== INFORMATION SHOWN
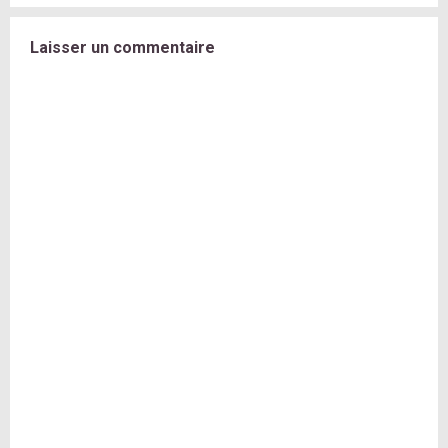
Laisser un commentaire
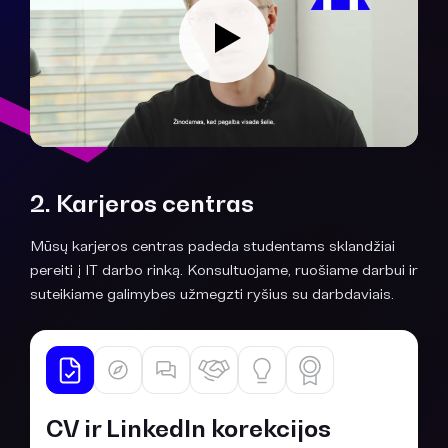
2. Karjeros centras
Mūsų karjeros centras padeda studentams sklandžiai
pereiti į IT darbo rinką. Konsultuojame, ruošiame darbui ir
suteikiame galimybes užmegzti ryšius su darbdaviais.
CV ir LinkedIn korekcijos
====
* _BRIEF_:
Retype the text from all of the records above line for line, leaving out the pictures.

* _EXERCISE ANSWER_:
Laisser un commentaire
2. Karjeros centras
Mūsų karjeros centras padeda studentams sklandžiai
pereiti į IT darbo rinką. Konsultuojame, ruošiame darbui ir
suteikiame galimybes užmegzti ryšius su darbdaviais.
CV ir LinkedIn korekcijos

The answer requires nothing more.